Ketika hari mulai terang, berangkatlah mereka menuju ke pinggir hutan yang banyak ditumbuhi pohon bambu. Rebung merupakan tunas bambu yang masih muda dan biasa dijadikan sayur sebagai pelengkap makan nasi. Begitu sampai, mereka segera mengamati satu persatu rebung yang ada sambil berjalan menunduk. Mereka terus mencari rebung yang dililit ular sawah.


Tak berapa lama kemudian, pasangan suami istri itu menemukan seekor ular sawah yang sedang melilitikan tubuhnya pada serumpun rebung. Hati mereka melonjak kegirangan karena menemukan apa yang cari. “Sebaiknya kita bicara saja pada ular sawah ini apa tujuan kita kesini”, kata sang suami pada istrinya. Sang istri mengangguk setuju.

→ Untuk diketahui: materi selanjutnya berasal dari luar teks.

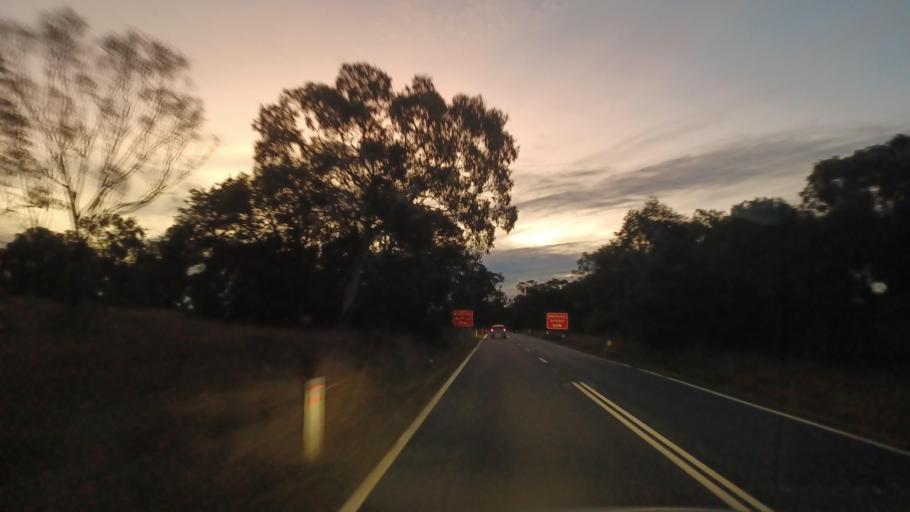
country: AU
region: Australian Capital Territory
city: Belconnen
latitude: -35.1903
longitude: 149.0597
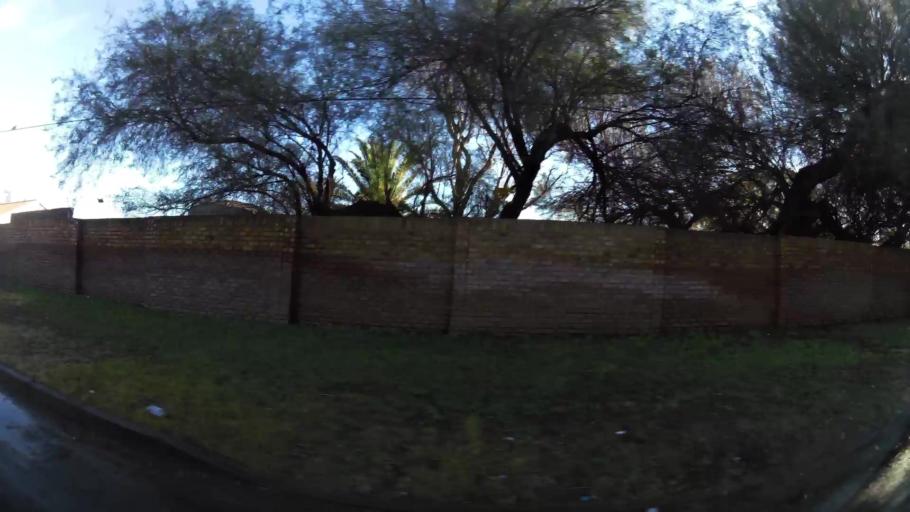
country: ZA
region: Northern Cape
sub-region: Frances Baard District Municipality
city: Kimberley
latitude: -28.7487
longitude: 24.7357
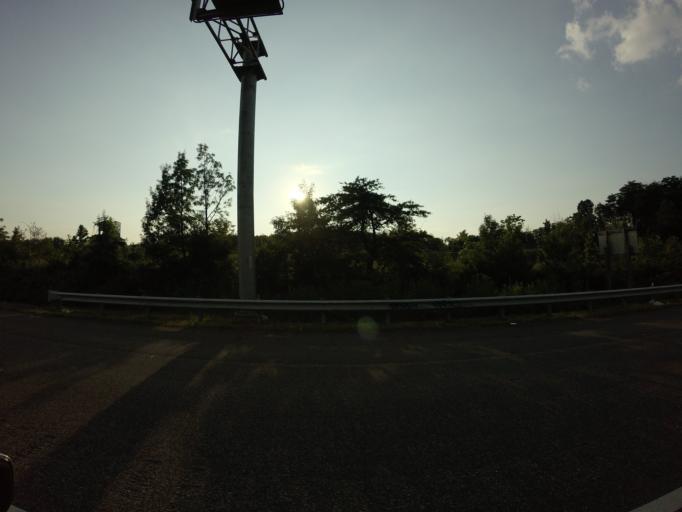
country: US
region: Maryland
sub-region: Prince George's County
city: West Laurel
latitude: 39.0922
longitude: -76.8925
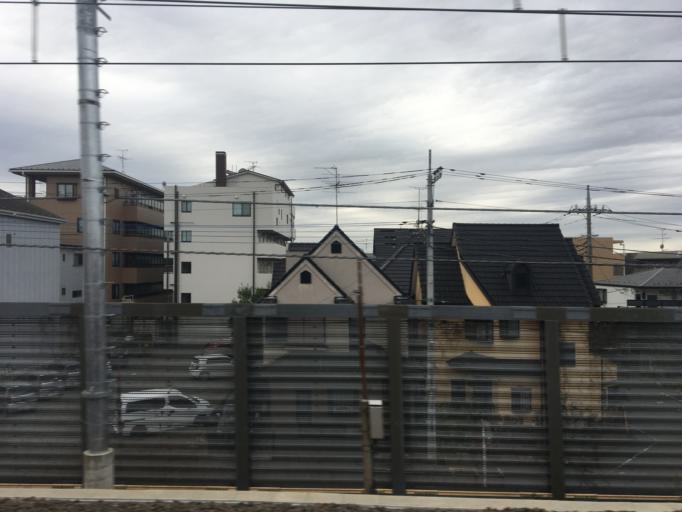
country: JP
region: Chiba
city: Nagareyama
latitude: 35.8401
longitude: 139.9020
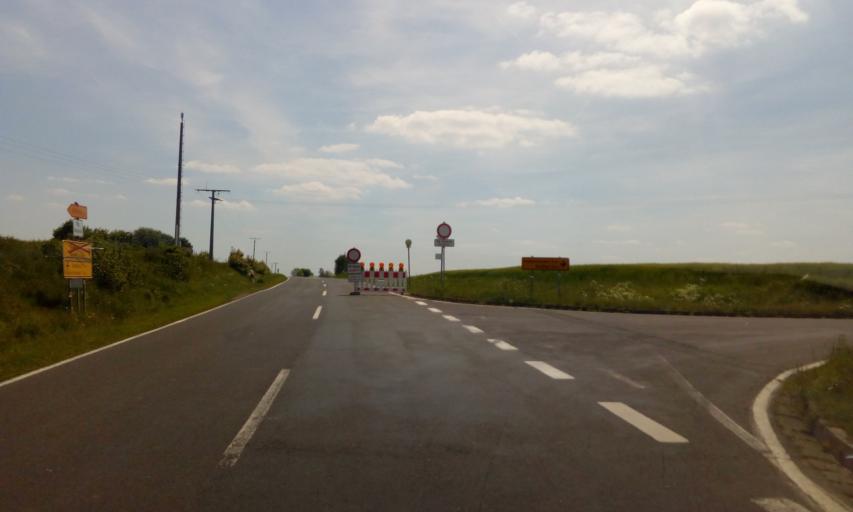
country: DE
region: Rheinland-Pfalz
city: Rodershausen
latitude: 49.9775
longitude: 6.2016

Sang suami segera menceritakan mimpinya kepada ular sawah. Tak disangka, ular sawah itu ternyata bisa bicara layaknya seorang manusia. “Bila kau membutuhkan rebung itu, ambilah”, kata ular sawah. “Tapi aku ingin membuat perjanjian terlebih dulu denganmu”, tambah si ular sawah sambil mulai merenggangkan lilitannya pada rebung. “Perjanjian apa yang kau maksud ?”, tanya sang suami penasaran. Ular sawah itu mulai merayap mendekatinya. “Aku ingin kau berjanji untuk menyerahkan anakmu padaku jika ia perempuan. Jika anakmu laki laki maka kau berhak memilikinya”, kata ular sawah itu sambil mengangkat kepalanya menatap sang suami.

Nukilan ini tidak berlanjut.